Inoltre, consiglio di non sottovalutare la parte di ‘Impact’ e ‘Implementation’ che forse per noi accademici non è così immediata da prevedere (almeno per me, è stata la parte più difficile). Ad esempio, bisogna definire già che database si intende usare, il numero di interviste, il nome delle conferenze e delle riviste a cui si presenteranno i risultati, prevedere i rischi etc….

Bisogna anche esplicitare chiaramente quali sono i ritorni della ricerca per la società (quindi grande attenzione alle implicazioni di policy) ma anche per la disciplina e per il ricercatore stesso (ad esempio a che punto della carriera si colloca questo progetto e come il ricercatore ne beneficerà in termini pratici: 1 libro, un concorso da ricercatore, la creazione di un laboratorio, etc…).

Per cambiare argomento: come l’ambiente universitario negli States? Quali sono le principali differenze con il nostro mondo accademico? 

Il sistema universitario americano è profondamente differenziato, e non posso parlare per tutto il sistema, posso solo portare la mia esperienza in una università privata di élite come Stanford.

In realtà la mia attuale condizione di visiting postdoc non mi ha dato la possibilità di integrarmi proprio del tutto nell’organizzazione, nel bene e nel male. Quindi sono molto contenta di svolgere il mio lavoro in autonomia con il mio supervisor e di godere di un mio ufficio personale. Dall’altro lato però non è facilissimo interagire con gli altri ricercatori o faculty members, pur partecipando a seminari, workshop e anche alle attività sociali. Posso quindi solo dare una visione parziale del sistema.

In linea generale, da italiana, sono davvero impressionata dalla quantità di risorse e infrastrutture per la ricerca che hanno, ma non solo, anche da quanto tutto ‘funzioni’. Hanno infatti molte risorse ma è anche molto facile utilizzarle: l’apparato amministrativo è snello ed è davvero al servizio della ricerca. Inoltre, dal punto di vista scientifico qui si trovano tutti i grandi maestri: gli autori che ho studiato per anni e che ho sempre visto citati fra due parentesi, qui sono in carne e ossa ed è davvero facile avvicinarli.
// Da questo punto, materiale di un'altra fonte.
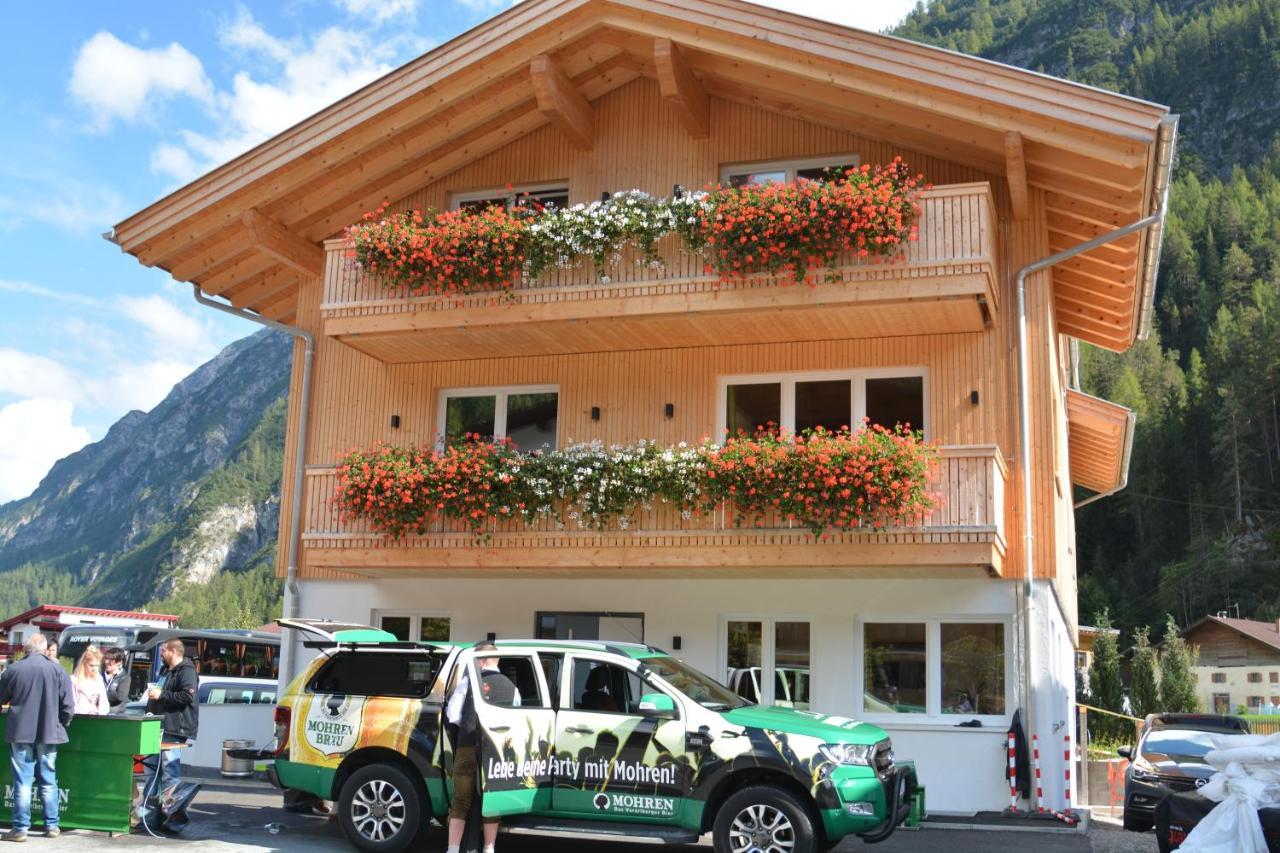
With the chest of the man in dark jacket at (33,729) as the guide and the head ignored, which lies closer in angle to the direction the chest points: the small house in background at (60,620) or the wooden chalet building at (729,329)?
the small house in background

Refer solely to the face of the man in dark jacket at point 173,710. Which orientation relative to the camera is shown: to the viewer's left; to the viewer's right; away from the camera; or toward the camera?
to the viewer's left

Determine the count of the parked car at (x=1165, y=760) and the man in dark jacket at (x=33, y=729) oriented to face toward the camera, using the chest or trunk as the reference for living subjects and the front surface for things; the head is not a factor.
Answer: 1

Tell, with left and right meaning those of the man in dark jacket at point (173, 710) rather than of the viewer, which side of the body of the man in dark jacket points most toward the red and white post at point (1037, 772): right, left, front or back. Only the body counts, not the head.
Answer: back

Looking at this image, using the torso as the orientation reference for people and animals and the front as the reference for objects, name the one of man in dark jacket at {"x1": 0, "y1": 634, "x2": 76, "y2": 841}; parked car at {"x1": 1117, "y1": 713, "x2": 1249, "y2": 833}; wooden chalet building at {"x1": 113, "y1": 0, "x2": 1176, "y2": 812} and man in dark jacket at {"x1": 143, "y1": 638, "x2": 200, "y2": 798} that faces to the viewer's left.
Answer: man in dark jacket at {"x1": 143, "y1": 638, "x2": 200, "y2": 798}

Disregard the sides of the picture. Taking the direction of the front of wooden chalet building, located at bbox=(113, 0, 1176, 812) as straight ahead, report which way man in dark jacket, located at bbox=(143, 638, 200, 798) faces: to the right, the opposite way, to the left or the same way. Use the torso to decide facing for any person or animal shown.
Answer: to the right

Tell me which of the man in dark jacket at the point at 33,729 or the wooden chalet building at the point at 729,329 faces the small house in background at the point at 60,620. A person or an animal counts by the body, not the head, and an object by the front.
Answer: the man in dark jacket

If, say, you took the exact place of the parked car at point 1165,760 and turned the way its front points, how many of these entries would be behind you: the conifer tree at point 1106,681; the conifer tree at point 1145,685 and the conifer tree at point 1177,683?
3

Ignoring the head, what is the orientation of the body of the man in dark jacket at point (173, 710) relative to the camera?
to the viewer's left

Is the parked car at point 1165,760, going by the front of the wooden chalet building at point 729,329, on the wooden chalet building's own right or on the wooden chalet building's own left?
on the wooden chalet building's own left

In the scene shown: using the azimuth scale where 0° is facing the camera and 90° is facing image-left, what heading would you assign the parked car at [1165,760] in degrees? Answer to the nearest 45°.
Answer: approximately 0°

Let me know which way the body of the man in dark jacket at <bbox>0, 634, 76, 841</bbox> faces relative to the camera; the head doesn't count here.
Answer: away from the camera

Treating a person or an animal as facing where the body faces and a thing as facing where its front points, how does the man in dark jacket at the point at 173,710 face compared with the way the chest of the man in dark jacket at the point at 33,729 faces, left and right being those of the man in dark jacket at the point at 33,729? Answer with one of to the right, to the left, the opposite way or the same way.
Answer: to the left

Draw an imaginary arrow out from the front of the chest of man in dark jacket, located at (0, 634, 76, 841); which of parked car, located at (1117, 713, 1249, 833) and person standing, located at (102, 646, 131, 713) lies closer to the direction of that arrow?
the person standing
I seminari sono di piccole dimensioni, il clima è informale e rispettoso. Viene ascoltata l’opinione di tutti, anche del dottorando più giovane con grande rispetto. Dall’altro lato c’è anche molta competizione. In generale la società americana è basata sul mercato e la competizione e l’ambiente accademico non è da meno, c’è una grande pressione ad ogni livello. E purtroppo è un po’ la direzione che si sta prendendo anche in Italia per le posizioni non strutturate, visti i ridottissimi investimenti nell’Università. La differenza è che qui a Stanford si compete per posizioni prestigiose e fondi consistenti, mentre in Italia si compete spesso per posizioni subalterne e dalle ridottissime risorse.
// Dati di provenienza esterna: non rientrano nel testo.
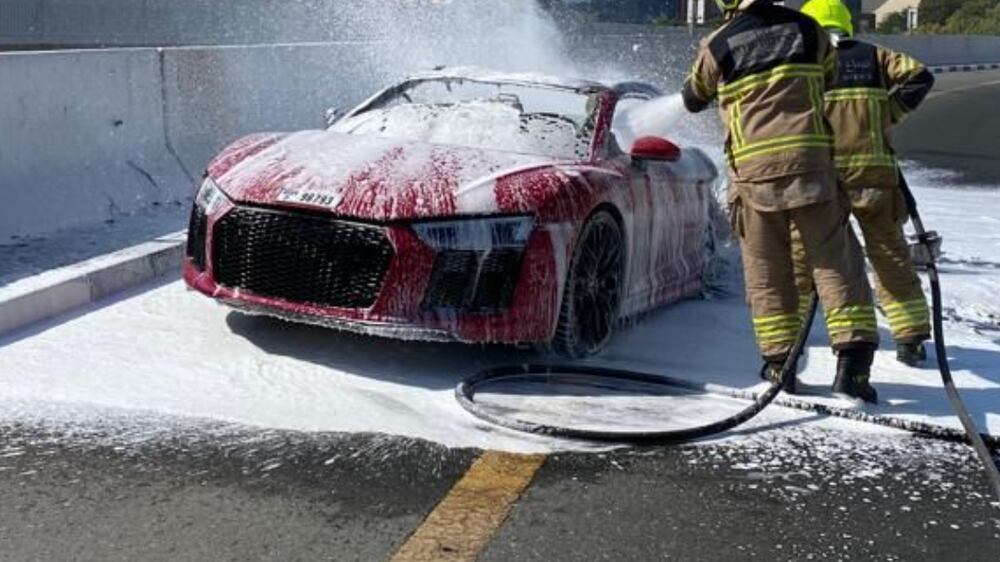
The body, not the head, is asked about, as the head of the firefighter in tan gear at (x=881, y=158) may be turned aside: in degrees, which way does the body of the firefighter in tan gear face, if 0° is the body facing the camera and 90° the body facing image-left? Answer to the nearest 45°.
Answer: approximately 135°

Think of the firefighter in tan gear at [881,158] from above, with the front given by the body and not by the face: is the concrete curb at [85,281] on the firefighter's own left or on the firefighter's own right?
on the firefighter's own left

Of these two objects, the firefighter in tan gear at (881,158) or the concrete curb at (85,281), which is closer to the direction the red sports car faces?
the concrete curb

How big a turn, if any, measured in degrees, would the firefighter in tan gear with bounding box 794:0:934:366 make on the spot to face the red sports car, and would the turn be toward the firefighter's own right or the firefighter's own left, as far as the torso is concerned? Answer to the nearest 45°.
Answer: approximately 90° to the firefighter's own left

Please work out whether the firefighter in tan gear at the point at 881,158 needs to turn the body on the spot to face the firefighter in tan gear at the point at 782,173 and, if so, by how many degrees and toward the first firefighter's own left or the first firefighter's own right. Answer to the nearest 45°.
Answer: approximately 90° to the first firefighter's own left

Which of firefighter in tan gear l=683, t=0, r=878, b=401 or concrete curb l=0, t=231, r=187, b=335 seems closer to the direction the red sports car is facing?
the concrete curb

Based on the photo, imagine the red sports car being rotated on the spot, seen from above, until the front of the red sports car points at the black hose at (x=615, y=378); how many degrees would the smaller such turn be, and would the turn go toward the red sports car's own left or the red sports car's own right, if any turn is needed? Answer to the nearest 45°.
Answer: approximately 90° to the red sports car's own left

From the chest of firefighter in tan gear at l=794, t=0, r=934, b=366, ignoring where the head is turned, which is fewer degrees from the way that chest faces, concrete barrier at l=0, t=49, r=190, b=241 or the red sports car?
the concrete barrier

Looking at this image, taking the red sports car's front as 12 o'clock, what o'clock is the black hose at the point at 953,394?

Hai dei suggerimenti pratici per tutti i colleghi che decidono di andare a fare un’esperienza fuori? Grazie per il tempo che ci hai dedicato!

Se mai ce ne fosse ancora bisogno consiglio sicuramente a tutti coloro che ne hanno la possibilità di cogliere l’occasione, qualunque essa sia, di svolgere un periodo all’estero. Soprattutto a dottorandi/e, per me è stato un momento di svolta fondamentale. È altamente formativo dal punto di vista professionale, sia per ragioni tecniche (si imparano nuove ‘cose’) sia di networking, perché si creano delle reti che poi torneranno utili nel corso di tutta la carriera. Ma lo consiglio anche dal punto di vista personale: apre la mente, obbliga ad uscire dagli schemi consolidati e a rimettersi in gioco. Per quanto riguarda gli aspetti pratici non saprei, ogni paese ha le sue regole di immigrazione e ogni università le proprie regole di visiting. In linea generale mi sento di raccomandare di non chiudersi in biblioteca a fare la propria ricerchina ma di iscriversi a tutti i seminari, workshop, talk e tutto quello che viene offerto, per sfruttare appieno le possibilità che il luogo ha da offrire.

Grazie per il tempo che ci hai dedicato!